━━━ SELECTED PASSAGE ━━━

Dead?

I am dead

You said

How will I know?

You said

I am dead

When did I go?

Where is the slide

From one to another

When one has died?

On one side

I have died

On another thread

I am dead.

If I hide

Will Death walk on by?

Or will he see me walking down the street?

Will I defeat Death

With my last breath?

Or will we meet

And greet?

How it is

Spooling down, further down, where the air clogs the lungs and the blood thickens

And the dark slips over the shoulders like the arms of an old friend helping towards the edge, slowly, easily.

I thought I saw you there but no, an illusion. Of course, it always is.

Dark folds itself into more dark and there is nothing.

 

 

Last Night

My parents visited me last night.

Separately, but united in purpose

Each took the time to look at me with deep, sooty eyes

And remind me of my callousness, my superficiality, my failure.

 

Except they didn’t.

 

I am an end of life orphan, abandoned in death a few years ago.

My parents visit me in my sleep as I doze or as I wake

And by their presence provoke my despair,

The longing for their true absence, which will never come.

And breathe….

So I can now claim, confidently, that I can breathe without pain. The Old Man and I have experienced the Coronavirus to varying degrees and are now on the way up – he is quite a bit younger than me which may be why I am taking that little bit longer. It has been a challenge. We are lucky, we are emerging, and for that we are grateful. Not quite there yet but very much within touching distance. And what a journey, individually and corporately!

One of my organisations, based in beautiful Folkestone, responded quickly, intelligently and well to the original challenges and transformed, almost overnight, from being  a very much in-person service to an effective online support service with the people working within behaving almost as if they had been preparing for this for months. Astonishing, uplifting and rewarding to see such agility and dedication. And that has been replicated across so many organisations and individuals, with another of my organisations setting up, again almost overnight, an entire volunteer system to support those unable to get out or access other means of help; the local NHS Trust with which I am a governor really upped its game and demonstrated genuine and intelligent care for the people within and drew some positivity – despite the very real and distressing events – as an outcome. People have been quite simply brilliantly creative and selfless. One of my daughters works in the NHS, another in a charity offering supported living as does my son and they have been beacons of care and support.

━━━

QUESTIONS ON THE MATERIAL:
1 > In the passage above, which town is named as the base of one of the writer's organizations?
2 > Write out the portion of the passage that starts with the words containing "Separately, but united" and finishes with "superficiality, my failure.".

━━━ RECORD EXTRACTS ━━━

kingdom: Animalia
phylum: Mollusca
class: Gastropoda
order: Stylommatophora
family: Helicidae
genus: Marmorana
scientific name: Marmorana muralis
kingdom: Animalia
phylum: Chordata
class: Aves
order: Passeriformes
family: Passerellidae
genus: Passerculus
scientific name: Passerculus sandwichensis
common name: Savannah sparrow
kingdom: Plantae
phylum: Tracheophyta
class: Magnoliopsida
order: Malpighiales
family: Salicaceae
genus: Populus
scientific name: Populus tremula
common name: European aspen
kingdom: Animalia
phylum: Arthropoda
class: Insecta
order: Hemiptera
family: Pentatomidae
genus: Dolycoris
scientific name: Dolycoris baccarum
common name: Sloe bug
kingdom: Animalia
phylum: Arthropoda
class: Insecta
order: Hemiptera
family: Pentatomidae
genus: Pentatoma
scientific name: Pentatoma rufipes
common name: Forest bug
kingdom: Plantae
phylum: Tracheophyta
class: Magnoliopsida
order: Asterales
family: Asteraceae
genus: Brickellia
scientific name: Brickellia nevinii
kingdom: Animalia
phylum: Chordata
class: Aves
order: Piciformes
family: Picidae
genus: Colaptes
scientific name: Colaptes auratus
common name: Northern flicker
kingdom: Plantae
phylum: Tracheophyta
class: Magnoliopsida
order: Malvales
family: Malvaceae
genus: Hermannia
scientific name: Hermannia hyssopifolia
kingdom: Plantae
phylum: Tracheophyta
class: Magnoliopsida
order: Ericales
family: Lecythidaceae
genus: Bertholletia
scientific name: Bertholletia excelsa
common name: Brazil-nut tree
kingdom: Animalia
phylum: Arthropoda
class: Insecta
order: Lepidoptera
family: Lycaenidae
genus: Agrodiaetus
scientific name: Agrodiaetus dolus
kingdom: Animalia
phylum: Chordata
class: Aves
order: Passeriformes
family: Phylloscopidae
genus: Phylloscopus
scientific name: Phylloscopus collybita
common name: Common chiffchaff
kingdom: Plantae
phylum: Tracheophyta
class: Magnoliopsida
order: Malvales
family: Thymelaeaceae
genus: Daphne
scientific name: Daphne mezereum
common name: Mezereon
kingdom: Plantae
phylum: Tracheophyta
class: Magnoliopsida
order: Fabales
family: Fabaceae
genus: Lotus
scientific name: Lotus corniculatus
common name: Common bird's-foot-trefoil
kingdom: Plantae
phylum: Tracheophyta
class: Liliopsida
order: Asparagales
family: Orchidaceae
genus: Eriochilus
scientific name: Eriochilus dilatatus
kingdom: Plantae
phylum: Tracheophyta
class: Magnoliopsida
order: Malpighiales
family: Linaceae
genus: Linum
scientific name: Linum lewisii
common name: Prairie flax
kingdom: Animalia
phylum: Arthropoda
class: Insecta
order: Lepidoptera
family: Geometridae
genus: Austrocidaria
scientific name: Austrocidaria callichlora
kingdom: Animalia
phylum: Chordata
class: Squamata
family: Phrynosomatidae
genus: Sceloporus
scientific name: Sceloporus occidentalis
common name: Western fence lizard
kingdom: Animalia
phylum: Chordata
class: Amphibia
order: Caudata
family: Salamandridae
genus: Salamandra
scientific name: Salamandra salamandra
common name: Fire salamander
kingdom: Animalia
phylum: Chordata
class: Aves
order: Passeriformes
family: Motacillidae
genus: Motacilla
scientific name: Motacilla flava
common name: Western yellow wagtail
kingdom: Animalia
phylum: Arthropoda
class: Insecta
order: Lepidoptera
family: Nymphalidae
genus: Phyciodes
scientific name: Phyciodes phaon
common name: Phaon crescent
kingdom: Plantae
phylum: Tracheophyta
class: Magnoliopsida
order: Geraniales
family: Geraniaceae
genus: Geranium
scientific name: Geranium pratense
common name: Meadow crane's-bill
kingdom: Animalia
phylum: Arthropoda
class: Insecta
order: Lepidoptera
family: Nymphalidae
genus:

━━━

TASK ANSWERS:
1 > Folkestone

2 >
Separately, but united in purpose

Each took the time to look at me with deep, sooty eyes

And remind me of my callousness, my superficiality, my failure.